The little town must have been a delightful place before the war, and even now, destroyed though it mostly is, there are a few picturesque corners which the bombardment has spared. There were comparatively very few soldiers about, and the deserted, ruined streets looked unutterably sad; but right in the centre, on an open piece of waste ground, sheltered by some tall houses and a roughly made “screen” of odd pieces of corrugated iron, a regiment was waiting for nightfall to proceed to the trenches outside the town.

I had a good look through an aperture in the screen: the men were noticeably subdued in their demeanour, as well they might be, considering that at any moment they might be under a hail of projectiles and with no means of escaping it.

They had evidently been on the road for some time, as they all looked grimy with dust and dirt and tired out, judging from the way most of them were lying about sleeping. It was an extremely sad spectacle, and I had no inclination to make a sketch of it, novel though it was.

We enquired our way to the quarters of the Divisional Commandant, as my companion had a letter to deliver to him, and an officer we met sent some one with us to show us the house, as outwardly there was no indication of its being occupied. The number of deep dug-outs protected with sand-bags one saw everywhere was sufficient proof of the awful time the men stationed here went through. As we went along we were constantly meeting stretcher-bearers bringing along wounded men.

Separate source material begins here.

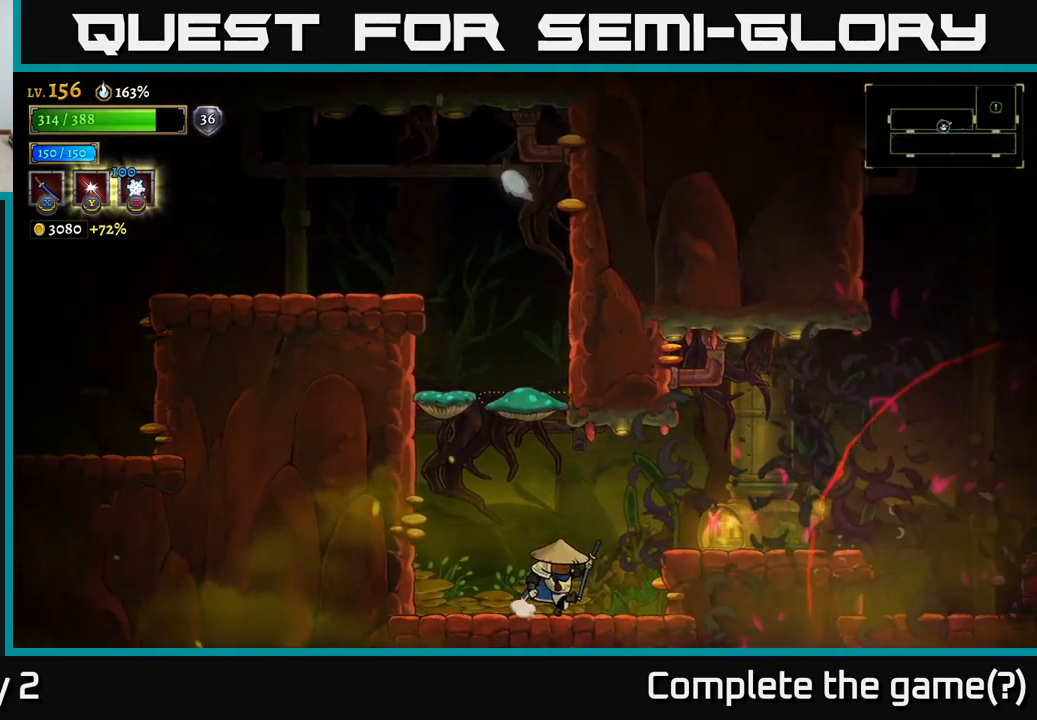
{"buttons": [], "left_stick": "center", "right_stick": "center", "events": [[100, "A", "down"], [200, "A", "up"], [384, "left_stick", "center"]]}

At the corners of streets men were sheltering close up to the walls as though expecting at any moment something to happen.

The Commandant’s “office” was in a house that had suffered badly: there were gaping cracks in the walls, and it looked as if any explosion near it would bring it down with a run.

There were quite a number of staff clerks at work in the ground-floor rooms, and the telephone bells were ringing incessantly.

We were received by the Commandant with much cordiality, and the position of affairs in the immediate vicinity explained to us very lucidly by means of a big military chart fastened to a table in one of the rooms, but he expressed regret at our having come just on that particular day as a big attack by the artillery was timed to commence at eleven o’clock (it was then 10.45), and he feared we should not be able to get back so soon as we wished.

As though in defiant response to his statement, there was at that moment a loud report from an Austrian battery, and a big shell screeched by overhead.

There was still a quarter of an hour to spare before the Italian guns were to start off, so the Commandant suggested our going upstairs to the third floor to have a peep at the Italian and Austrian trenches through a shell-hole in the roof. The house was quite new and built in flats, which had evidently been occupied by fairly well-to-do people.